Members of PG escorted the coffin of former President Mugabe upon its arrival in Harare International Airport following his death in Singapore in the latter half of the summer of 2019.

===2017 Coup===
During the 2017 Zimbabwean coup d'état, President Mugabe ordered tanks to surround the Presidential Guard barracks across the capital. As a result, then Brigadier General Anselem Nhamo Sanyatwe secretly renounced his allegiance to Mugabe and replaced loyal troops with substitutes handpicked by Sanyatwe.

Unaware of this shift, Mugabe left his headquarters en route to his residence, during which his convoy was attacked by two army trucks carrying fifteen armed members of the PG, with their faces concealed by black masks. Those same soldiers disarmed the Central Intelligence Organisation agents with Mugabe at the time and put them under arrest.

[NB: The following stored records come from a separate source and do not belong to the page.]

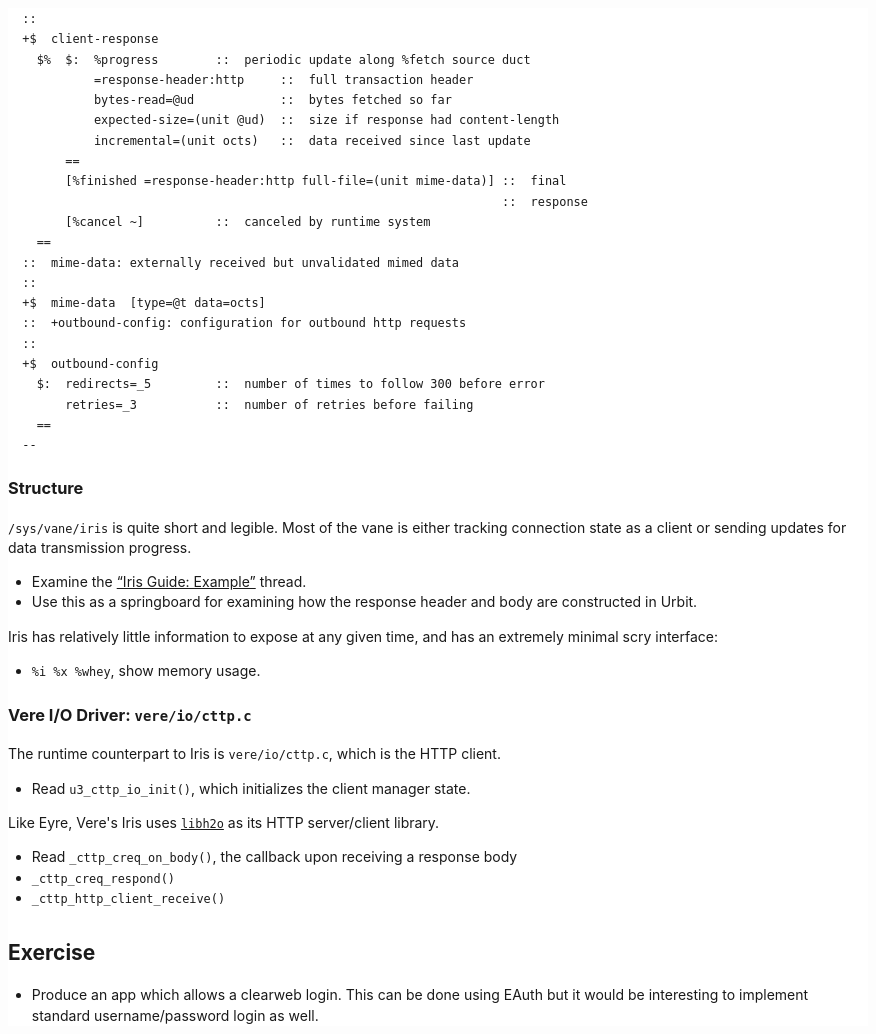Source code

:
 ```hoon
  ::
  +$  client-response
    $%  $:  %progress        ::  periodic update along %fetch source duct
            =response-header:http     ::  full transaction header
            bytes-read=@ud            ::  bytes fetched so far
            expected-size=(unit @ud)  ::  size if response had content-length
            incremental=(unit octs)   ::  data received since last update
        ==
        [%finished =response-header:http full-file=(unit mime-data)] ::  final
                                                                     ::  response
        [%cancel ~]          ::  canceled by runtime system
    ==
  ::  mime-data: externally received but unvalidated mimed data
  ::
  +$  mime-data  [type=@t data=octs]
  ::  +outbound-config: configuration for outbound http requests
  ::
  +$  outbound-config
    $:  redirects=_5         ::  number of times to follow 300 before error
        retries=_3           ::  number of retries before failing
    ==
  --
```

### Structure

`/sys/vane/iris` is quite short and legible.  Most of the vane is either tracking connection state as a client or sending updates for data transmission progress.

- Examine the [“Iris Guide:  Example”](/system/kernel/iris/examples/example) thread.
- Use this as a springboard for examining how the response header and body are constructed in Urbit.

Iris has relatively little information to expose at any given time, and has an extremely minimal scry interface:

- `%i %x %whey`, show memory usage.

### Vere I/O Driver:  `vere/io/cttp.c`

The runtime counterpart to Iris is `vere/io/cttp.c`, which is the HTTP client.

- Read `u3_cttp_io_init()`, which initializes the client manager state.

Like Eyre, Vere's Iris uses [`libh2o`](https://powerdns.org/libh2o/) as its HTTP server/client library.

- Read `_cttp_creq_on_body()`, the callback upon receiving a response body
- `_cttp_creq_respond()`
- `_cttp_http_client_receive()`


##  Exercise

- Produce an app which allows a clearweb login.  This can be done using EAuth but it would be interesting to implement standard username/password login as well.

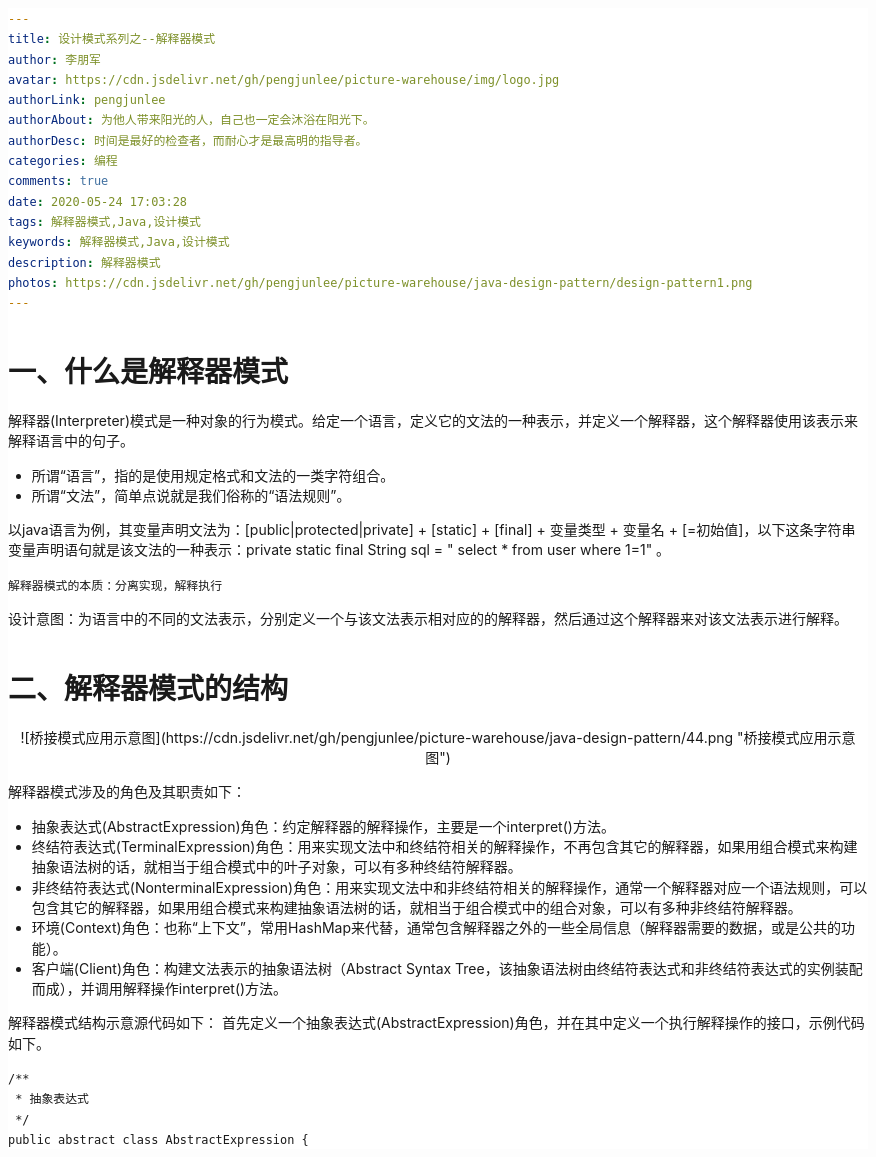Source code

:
 ```yaml
---
title: 设计模式系列之--解释器模式
author: 李朋军
avatar: https://cdn.jsdelivr.net/gh/pengjunlee/picture-warehouse/img/logo.jpg
authorLink: pengjunlee
authorAbout: 为他人带来阳光的人，自己也一定会沐浴在阳光下。
authorDesc: 时间是最好的检查者，而耐心才是最高明的指导者。
categories: 编程
comments: true
date: 2020-05-24 17:03:28
tags: 解释器模式,Java,设计模式
keywords: 解释器模式,Java,设计模式
description: 解释器模式
photos: https://cdn.jsdelivr.net/gh/pengjunlee/picture-warehouse/java-design-pattern/design-pattern1.png
---
```

# 一、什么是解释器模式

解释器(Interpreter)模式是一种对象的行为模式。给定一个语言，定义它的文法的一种表示，并定义一个解释器，这个解释器使用该表示来解释语言中的句子。
+ 所谓“语言”，指的是使用规定格式和文法的一类字符组合。
+ 所谓“文法”，简单点说就是我们俗称的“语法规则”。

以java语言为例，其变量声明文法为：[public|protected|private] + [static] + [final] + 变量类型 + 变量名 + [=初始值]，以下这条字符串变量声明语句就是该文法的一种表示：private static final String sql = " select * from user where 1=1" 。

`解释器模式的本质：分离实现，解释执行`

设计意图：为语言中的不同的文法表示，分别定义一个与该文法表示相对应的的解释器，然后通过这个解释器来对该文法表示进行解释。  

# 二、解释器模式的结构

<div align=center>![桥接模式应用示意图](https://cdn.jsdelivr.net/gh/pengjunlee/picture-warehouse/java-design-pattern/44.png "桥接模式应用示意图")
<div align=left>

解释器模式涉及的角色及其职责如下：

- 抽象表达式(AbstractExpression)角色：约定解释器的解释操作，主要是一个interpret()方法。
- 终结符表达式(TerminalExpression)角色：用来实现文法中和终结符相关的解释操作，不再包含其它的解释器，如果用组合模式来构建抽象语法树的话，就相当于组合模式中的叶子对象，可以有多种终结符解释器。
- 非终结符表达式(NonterminalExpression)角色：用来实现文法中和非终结符相关的解释操作，通常一个解释器对应一个语法规则，可以包含其它的解释器，如果用组合模式来构建抽象语法树的话，就相当于组合模式中的组合对象，可以有多种非终结符解释器。
- 环境(Context)角色：也称“上下文”，常用HashMap来代替，通常包含解释器之外的一些全局信息（解释器需要的数据，或是公共的功能）。
- 客户端(Client)角色：构建文法表示的抽象语法树（Abstract Syntax Tree，该抽象语法树由终结符表达式和非终结符表达式的实例装配而成），并调用解释操作interpret()方法。

解释器模式结构示意源代码如下：
首先定义一个抽象表达式(AbstractExpression)角色，并在其中定义一个执行解释操作的接口，示例代码如下。

	/**
	 * 抽象表达式
	 */
	public abstract class AbstractExpression {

Sanyatwe retired in February 2019 and was appointed as the ambassador to Tanzania.

==Structure==
The brigade is organized into the following units located in Harare:

- 1 Presidential Guard Battalion - based at the State House (nicknamed the State House Battalion)
- 2 Presidential Guard Battalion - based at Dzivarasekwa Barracks

The brigade headquarters is based currently at Dzivarasekwa Barracks in Harare and is led by Brigadier General Fidelis Mhonda.

==Duties==
In its current role, it serves as a Household Division-like service for the President of Zimbabwe. It is primarily responsible for guarding the area around State House, which is the presidential residence.

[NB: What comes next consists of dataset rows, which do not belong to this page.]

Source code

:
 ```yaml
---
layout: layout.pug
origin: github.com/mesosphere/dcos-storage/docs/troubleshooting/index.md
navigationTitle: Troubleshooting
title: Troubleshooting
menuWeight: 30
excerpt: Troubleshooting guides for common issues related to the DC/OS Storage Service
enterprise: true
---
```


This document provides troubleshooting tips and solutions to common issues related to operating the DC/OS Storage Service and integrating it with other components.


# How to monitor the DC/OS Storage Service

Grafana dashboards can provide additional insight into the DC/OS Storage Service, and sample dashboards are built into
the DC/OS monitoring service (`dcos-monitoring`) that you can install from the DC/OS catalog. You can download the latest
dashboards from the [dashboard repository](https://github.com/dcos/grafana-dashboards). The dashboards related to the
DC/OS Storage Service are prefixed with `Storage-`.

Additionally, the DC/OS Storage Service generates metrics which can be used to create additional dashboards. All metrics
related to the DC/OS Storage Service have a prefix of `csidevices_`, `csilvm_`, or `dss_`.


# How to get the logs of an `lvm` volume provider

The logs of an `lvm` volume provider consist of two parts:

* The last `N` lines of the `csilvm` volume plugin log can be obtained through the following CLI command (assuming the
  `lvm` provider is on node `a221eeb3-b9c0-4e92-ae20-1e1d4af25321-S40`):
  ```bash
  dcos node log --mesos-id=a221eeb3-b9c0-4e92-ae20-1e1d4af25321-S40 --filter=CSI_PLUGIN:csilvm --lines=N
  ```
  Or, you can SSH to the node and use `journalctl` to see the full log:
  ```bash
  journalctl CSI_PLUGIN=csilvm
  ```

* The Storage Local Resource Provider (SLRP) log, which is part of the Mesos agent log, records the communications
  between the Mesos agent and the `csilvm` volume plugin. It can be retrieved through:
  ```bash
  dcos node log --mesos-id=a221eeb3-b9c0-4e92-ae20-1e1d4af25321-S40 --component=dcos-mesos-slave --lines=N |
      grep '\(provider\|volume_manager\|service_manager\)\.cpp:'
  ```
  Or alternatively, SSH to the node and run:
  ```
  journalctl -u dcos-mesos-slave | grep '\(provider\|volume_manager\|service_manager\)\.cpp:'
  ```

It also mounts the guard of honour on behalf of the Zimbabwe Defence Forces during events of state. Events where the guard of honour provided by the PG includes Defence Forces Day festivities, Heroes` Day, the Independence Day Parade, and the Opening of Parliament. More recently, it mounted the guard of honour during the Inauguration of Emmerson Mnangagwa.

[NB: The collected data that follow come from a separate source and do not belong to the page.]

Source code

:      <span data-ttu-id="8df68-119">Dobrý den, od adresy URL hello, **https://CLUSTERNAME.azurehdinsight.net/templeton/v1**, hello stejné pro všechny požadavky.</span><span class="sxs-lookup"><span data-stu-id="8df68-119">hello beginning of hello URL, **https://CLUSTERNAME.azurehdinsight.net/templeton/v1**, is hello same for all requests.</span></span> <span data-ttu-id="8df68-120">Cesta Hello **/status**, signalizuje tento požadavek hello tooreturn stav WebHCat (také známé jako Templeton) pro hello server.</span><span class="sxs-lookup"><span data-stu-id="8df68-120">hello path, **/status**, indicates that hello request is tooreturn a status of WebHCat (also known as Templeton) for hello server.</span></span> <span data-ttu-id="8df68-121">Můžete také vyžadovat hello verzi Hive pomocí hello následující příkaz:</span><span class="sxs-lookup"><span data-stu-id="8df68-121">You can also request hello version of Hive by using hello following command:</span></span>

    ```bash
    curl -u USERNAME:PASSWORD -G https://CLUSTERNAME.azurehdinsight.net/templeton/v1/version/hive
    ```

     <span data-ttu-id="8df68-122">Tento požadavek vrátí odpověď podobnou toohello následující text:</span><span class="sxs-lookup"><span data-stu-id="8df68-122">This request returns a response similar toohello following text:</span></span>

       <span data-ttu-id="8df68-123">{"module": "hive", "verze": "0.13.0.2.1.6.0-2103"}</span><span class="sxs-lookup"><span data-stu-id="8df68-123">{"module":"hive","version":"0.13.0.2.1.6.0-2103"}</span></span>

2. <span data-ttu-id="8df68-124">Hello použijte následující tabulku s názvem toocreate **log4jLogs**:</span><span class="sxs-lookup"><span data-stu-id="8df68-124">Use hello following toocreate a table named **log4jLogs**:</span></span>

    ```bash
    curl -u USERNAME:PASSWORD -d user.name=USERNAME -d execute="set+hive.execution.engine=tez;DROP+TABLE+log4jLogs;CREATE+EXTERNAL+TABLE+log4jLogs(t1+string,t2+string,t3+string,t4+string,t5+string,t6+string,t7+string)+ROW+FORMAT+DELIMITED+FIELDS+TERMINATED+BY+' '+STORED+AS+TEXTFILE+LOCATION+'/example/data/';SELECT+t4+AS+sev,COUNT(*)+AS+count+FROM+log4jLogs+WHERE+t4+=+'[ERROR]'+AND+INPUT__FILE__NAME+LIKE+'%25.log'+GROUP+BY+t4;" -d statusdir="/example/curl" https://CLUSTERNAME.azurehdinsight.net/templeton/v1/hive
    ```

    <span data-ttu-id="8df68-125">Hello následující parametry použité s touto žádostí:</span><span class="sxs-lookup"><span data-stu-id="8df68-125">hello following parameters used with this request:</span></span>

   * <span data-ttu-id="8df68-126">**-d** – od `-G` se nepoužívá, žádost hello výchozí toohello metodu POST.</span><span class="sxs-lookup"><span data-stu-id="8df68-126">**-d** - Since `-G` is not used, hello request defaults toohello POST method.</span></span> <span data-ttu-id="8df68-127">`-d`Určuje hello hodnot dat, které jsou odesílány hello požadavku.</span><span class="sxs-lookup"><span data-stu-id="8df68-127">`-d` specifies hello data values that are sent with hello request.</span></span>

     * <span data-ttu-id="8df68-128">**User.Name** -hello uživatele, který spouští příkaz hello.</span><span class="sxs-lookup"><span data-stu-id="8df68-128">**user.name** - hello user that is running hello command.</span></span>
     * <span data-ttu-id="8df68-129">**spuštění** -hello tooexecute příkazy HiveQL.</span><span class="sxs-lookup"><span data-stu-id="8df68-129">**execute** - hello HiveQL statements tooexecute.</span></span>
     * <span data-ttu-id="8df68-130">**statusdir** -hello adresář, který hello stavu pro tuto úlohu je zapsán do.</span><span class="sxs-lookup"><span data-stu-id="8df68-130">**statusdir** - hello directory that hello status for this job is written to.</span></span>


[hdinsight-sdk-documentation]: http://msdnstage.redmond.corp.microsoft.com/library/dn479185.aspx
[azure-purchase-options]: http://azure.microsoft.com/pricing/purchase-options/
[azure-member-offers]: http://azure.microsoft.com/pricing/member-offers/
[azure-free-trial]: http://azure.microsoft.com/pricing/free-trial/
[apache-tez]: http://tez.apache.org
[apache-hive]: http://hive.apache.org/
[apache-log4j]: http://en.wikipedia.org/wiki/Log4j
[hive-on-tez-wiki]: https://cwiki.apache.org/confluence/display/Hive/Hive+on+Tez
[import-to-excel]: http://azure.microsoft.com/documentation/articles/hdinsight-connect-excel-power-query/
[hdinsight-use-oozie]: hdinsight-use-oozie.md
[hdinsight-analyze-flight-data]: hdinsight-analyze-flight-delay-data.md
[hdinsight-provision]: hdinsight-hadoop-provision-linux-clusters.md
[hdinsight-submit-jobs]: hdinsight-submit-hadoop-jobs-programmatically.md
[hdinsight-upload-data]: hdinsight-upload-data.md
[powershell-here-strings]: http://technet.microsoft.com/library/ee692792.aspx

Some of the state arrival ceremonies during state visits the PG has provided guards of honour for have included those for Chinese President Xi Jinping and Tanzanian President John Magufuli.

==Characteristics==
===Uniform===
The unit wear their yellow berets to tell them apart from the rest of the Zimbabwean military. The mounted element of the unit parades in Pith helmet as headgear.

===Flag===
The flag of the Presidential Guard of Zimbabwe consists of a beige background, with three equal horizontal stripes of red, green and red, and the centre having a shield which contains a white wreath beneath a bird, over which are two brown rifles in saltire.

==Controversies==
- Lieutenant Colonel Samson Murombo, the commander of 1 Presidential Guard Battalion, was sidelined from commanding the Defence Forces Day Parade as a result of a fallout with First Lady Auxillia Mnangagwa. In leaked audio, Mnangagwa accused Murombo of spying on her amid tensions between her husband and sections of the military. She also challenged him to a physical showdown and later broke down pleading for him to spare her life. Murombo would later be dismissed from his position in January 2020.
- There were reports of Presidential Guards participating in the violence that resulted from the 2018 Zimbabwean general election. This came despite reported presidential orders for military personnel to not be on the streets during this period. A year after the shootings, the United States Department of State publicly sanctioned Major General (Retired) Anselem Nhamo Sanyatwe and his spouse.
- A Presidential Guard, identified as "Private Mugadu", fired 30 shots into the air at the presidential residence before being apprehended as he was about to reload his gun. This incident resulted in the suspension of Lieutenant Colonel Murombo from his post.
- A member of the Presidential Guard was accused of stealing 119 laptops and three desktop computers belonging to former President Robert Mugabe. The soldier was cleared on the unlawful entry charge, and was fined 200 dollars for possessing stolen property.
- In 2017, a group of guardsmen allegedly convinced a gang of armed robbers, who broke into a businessman's residence, to surrender $91,000 USD under the guise of Operation Restore Legacy.
- Three high-ranking members of the PG as well as former ZBC anchor Musorowegomo Mukosi allegedly assaulted 15 villagers and forcefully tried to take the Chin gold mine in Mount Darwin. All four were later granted a bail of 500 dollars each.